I couldn’t name every example if I tried; the ones that stick most fast in my memory come from movies I otherwise admire or even love. 1934’s Little Man, What Now? has pregnant Margaret Sullavan (pregnant of course in a 1934 way, so that her figure is maidenly throughout) told repeatedly to pray and hope for a boy because “girls are useless.” In 1939’s Made for Each Other, as James Stewart and Carole Lombard gaze enraptured at their newborn baby son, a cabbie asks them if the baby is a boy or a girl; Lombard replies simply, “What do you think?” as if no girl-baby could possibly inspire such joy as he sees in their faces. In 1941’s Penny Serenade, Cary Grant and Irene Dunne suffer the loss of their adorable adopted daughter, but they’re consoled with a happy ending, as they’re on the phone with the adoption agency and hearing that the boy they wanted in the first place is finally available. Peter Marshall of A Man Called Peter and Dr. Noah Praetorius of People Will Talk, both brilliant men, insist the babes their wives are carrying must be sons. (The latter goes even further and insists that all their future children will be boys.) To have “all boys” is heavenly, as 1939’s Goodbye, Mr. Chips makes clear. For a less admired example, we have comedian Eddie Cantor making a whole career out of jokes about his desperate longing for a son and bitter disappointment at having so many daughters — clearly a laugh riot back in the 1930s, but I wonder if any of Cantor’s daughters ever felt happy and secure in their father’s love as I did in mine.

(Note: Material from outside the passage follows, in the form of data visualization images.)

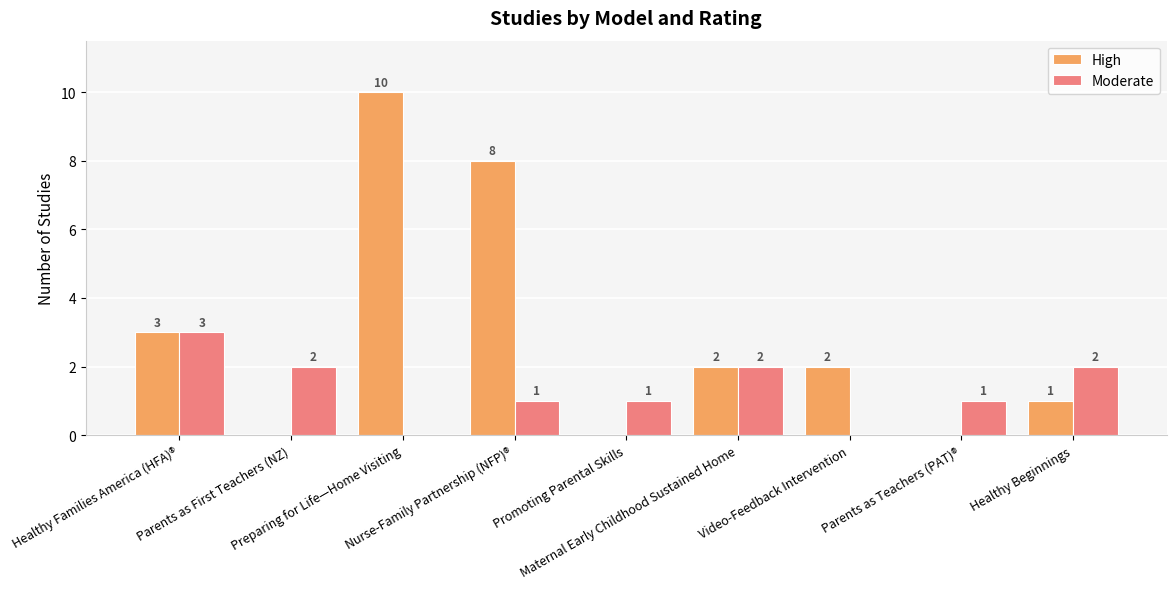

Is it true that Moderate equals 0 at Preparing for Life—Home Visiting?

True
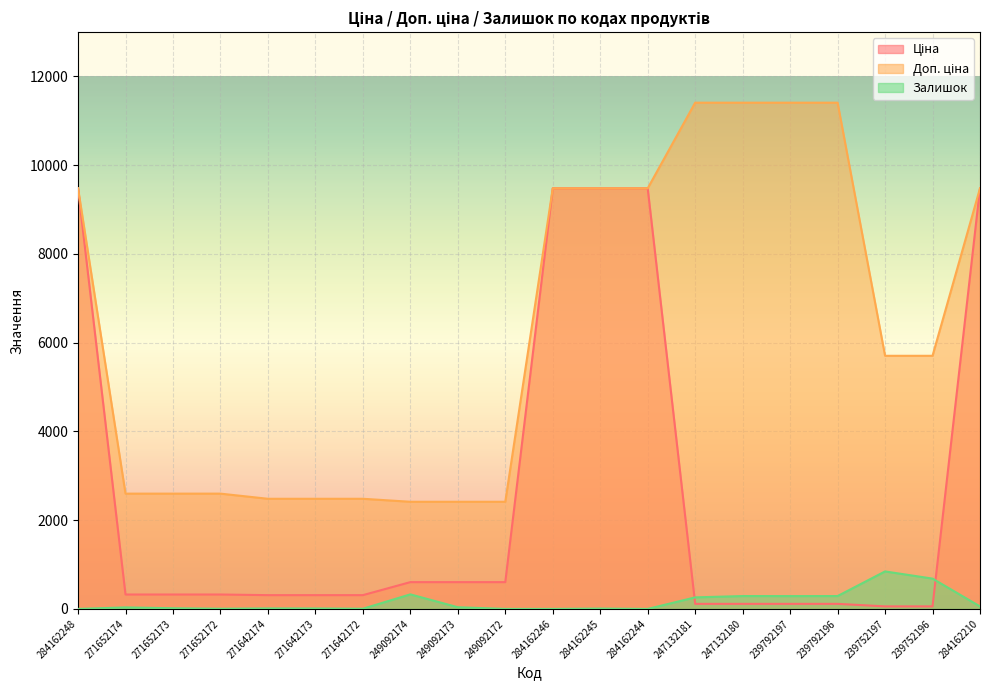

True or false: Доп. ціна has a value of 4100.1 at 271652172.

False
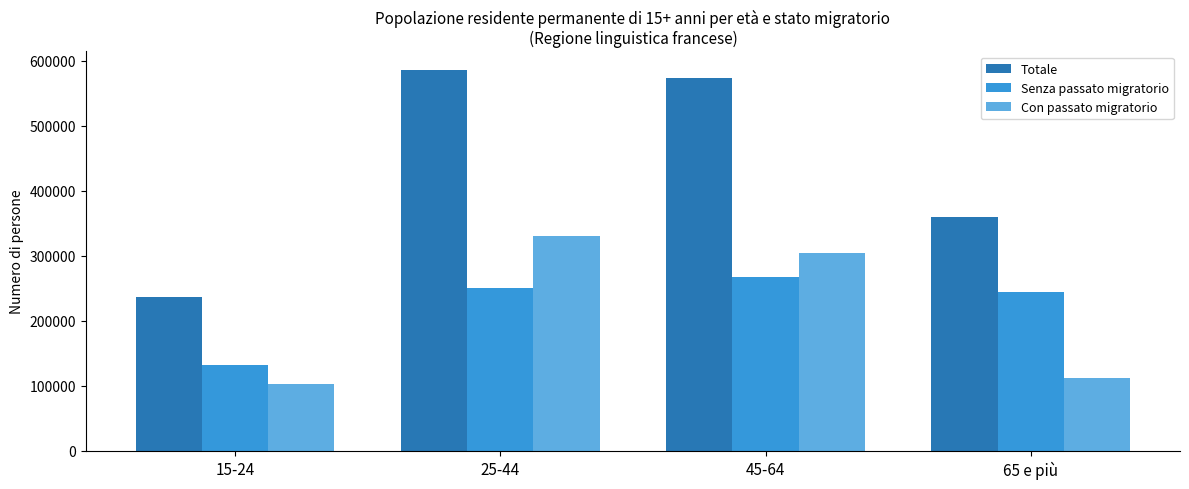

What is the value of the Totale bar at the 1st from the left?

236212.5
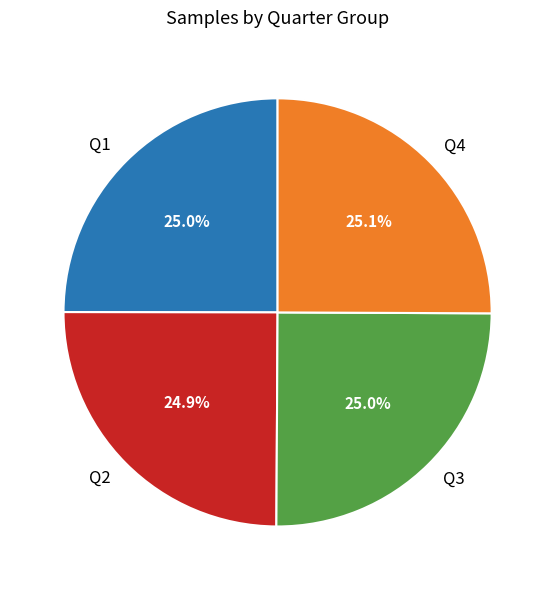

Combined, what portion of the pie is Q3 and Q1?

50.0%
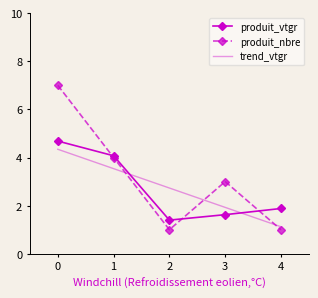

The value of produit_nbre at 3 is 0.8. True or false?

False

For me as a young girl and then later a young woman, the worst of it was that it seemed this lust for boy-children, expressed again and again in different ways in different stories, was never critiqued or even called into question. It was presented as natural, as right. Of course boys were preferred. Boys were a sign of a father’s virility (a backward idea with no basis in science), and they just might grow up to change the world. Girls, apparently, had nothing to offer the future, except the promise of more boy-children. This idea may be a remnant of the past, a reflection of a certain time and place, but it nonetheless got under my skin and made me wonder exactly what about me was sub-par, at least in the eyes of the world beyond my own home.

Moreover, the preference for boys isn’t as much a relic of decades gone by as I wish it were. When I read about countries and cultures in which female infanticide is common, or read a statistic stating that men who have sons are less likely to abandon their families because they’re more invested in their boys and anxious to provide a role model, or see an episode of a popular TV show in which a woman, already the mother of two boys, terminates every pregnancy once she learns the baby will be a girl (because “girls are nothing but trouble anyway”), or overhear a conversation at a restaurant in which a mother with three sons tells a waitress how “happy and relieved” she is that none of her children are girls, I get that familiar tense, angry feeling. They still get to me, these signs of the notion that girls, and by extension women, are not and can never be good enough.

When you’re loved within your own family but the outside world sends you messages that you’re less valuable, less important, because you lack a Y chromosome, there are three ways you can respond. You can give in to it, accept the idea that you were born inferior. You can laugh it off. Or you can take the sense of pride and self-worth that your family, against the odds, fostered in you and fight. I’ve gone with the third option. I’m still fighting, in the ways I read and write and teach.